As reported by the Payson Roundup, Payson School Board President Rory Huff was quoted as saying at a school board meeting, “Not everybody goes to college. I don’t want us to gear our whole program to college because only 20 percent are going.” Evidently his statement was in response to a presentation on students not being able to take “vocational” courses under the implemented six period day at Payson High School.
If accurate, this should be shocking news for the community.
Payson High School would be well below national norms. The good news is that Mr. Huff’s statement is not true. Per PHS guidance statistics, close to 20 percent of PHS graduates receive scholarships for advanced schooling. Approximately 25 percent of PHS graduates attend a four-year university and around 40 percent of the remaining graduates attend community college or attend technical schools for advanced training. If one includes the number of students that join the armed forces and receive career and technical training the percentage receiving advanced schooling is over 70 percent.

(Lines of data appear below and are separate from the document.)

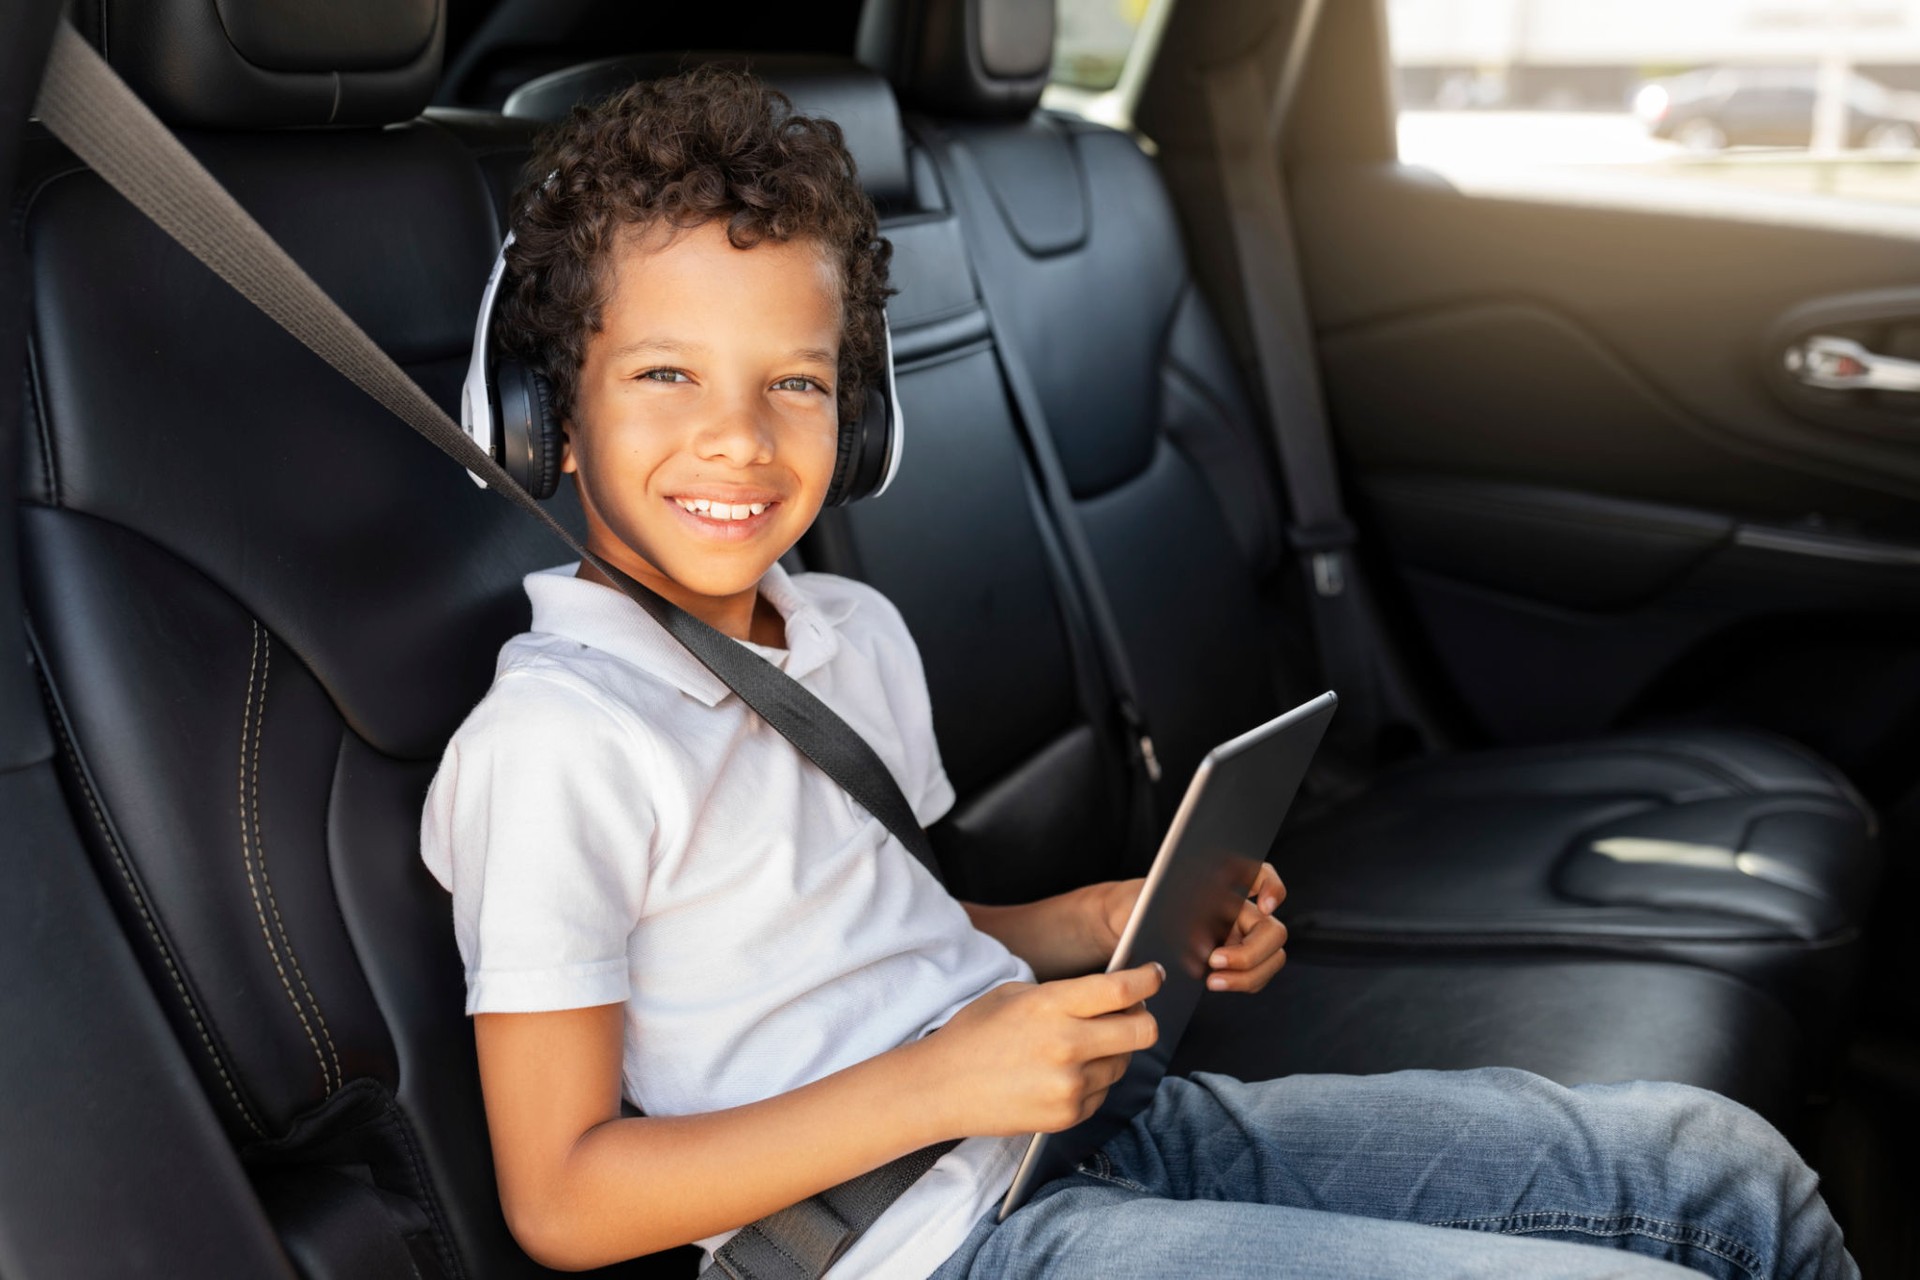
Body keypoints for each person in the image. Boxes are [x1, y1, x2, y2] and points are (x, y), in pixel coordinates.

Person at [419, 68, 1856, 1280]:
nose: (739, 438)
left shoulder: (850, 633)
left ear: (857, 423)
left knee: (1727, 1174)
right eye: (665, 376)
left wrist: (1106, 918)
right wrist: (944, 1082)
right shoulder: (559, 742)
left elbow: (877, 926)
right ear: (546, 406)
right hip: (922, 1249)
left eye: (793, 382)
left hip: (1084, 1124)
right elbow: (565, 1199)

If Mr. Huff had any knowledge about career and technical education (CTE) at the high school level, he would know that the Arizona model calls for training at the high school level and advanced training at community colleges or other institutions. It is often referred to as the 4 + 2 model. The stated mission of the CTE programs at the state level is: Prepare Arizona students for work-force success and continuous learning. The key is continuous learning, which typically requires advanced training. Either Mr. Huff is uniformed about current education issues or creating phony statistics in an attempt to embarrass the previous administration. Based on Mr. Huff’s comment one can conclude that at least 20 percent of the PUSD Board is out of touch with current school reality.